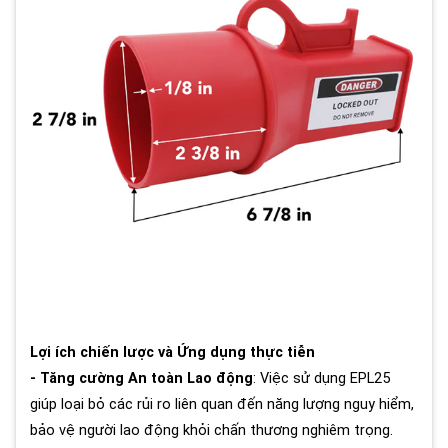
Lợi ích chiến lược và Ứng dụng thực tiễn
- Tăng cường An toàn Lao động
: Việc sử dụng EPL25
giúp loại bỏ các rủi ro liên quan đến năng lượng nguy hiểm,
bảo vệ người lao động khỏi chấn thương nghiêm trọng.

**INSTRUCTIONS TO FOLLOW**:
Update the text in the material by replacing "người lao động" with "công nhân" and leaving everything else unchanged. Give only the text, without the pictures.

**RESPONSE TO THIS TASK**:
Lợi ích chiến lược và Ứng dụng thực tiễn
- Tăng cường An toàn Lao động
: Việc sử dụng EPL25
giúp loại bỏ các rủi ro liên quan đến năng lượng nguy hiểm,
bảo vệ công nhân khỏi chấn thương nghiêm trọng.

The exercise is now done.